Source: Synergy Research Group
From a customer perspective, SaaS products deliver higher strategic value as compared to on-premise software deployments. The software deployment time has reduced from several weeks and days to a few minutes with the SaaS model. The wealth of SaaS solution available in the enterprise software market means that users have a diverse set of resources readily available to address varied demands of different users. As a result, organizations are experiencing higher levels of employee engagement with feature-rich SaaS solutions designed for improved customer experience. SaaS vendors are also able to push feature improvements, bug fixes and security updates on the fly.
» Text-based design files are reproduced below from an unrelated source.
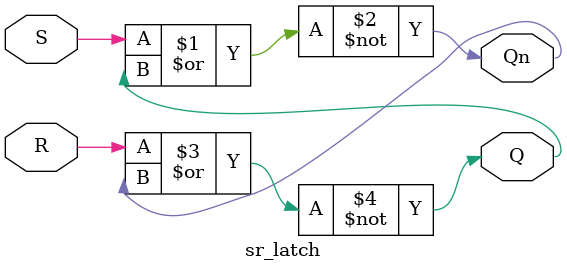
<source format=v>
`timescale 1ns / 1ps



module sr_latch(
    input S,  //Set
    input R,  //Reset
    output Q, //Output
    output Qn //Inverted Output
);


    nor(Qn, S, Q);
    nor(Q, R, Qn);
endmodule

    


</source>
These capabilities with on-premise deployments were previously required to pass through several layers of organizational protocols and governance before eventually reaching end-users. SaaS technologies have made it easier for enterprises and software vendors to effectively deliver the necessary features and functionality to end-users, ultimately contributing to the popularity of SaaS solutions over on-premise software products.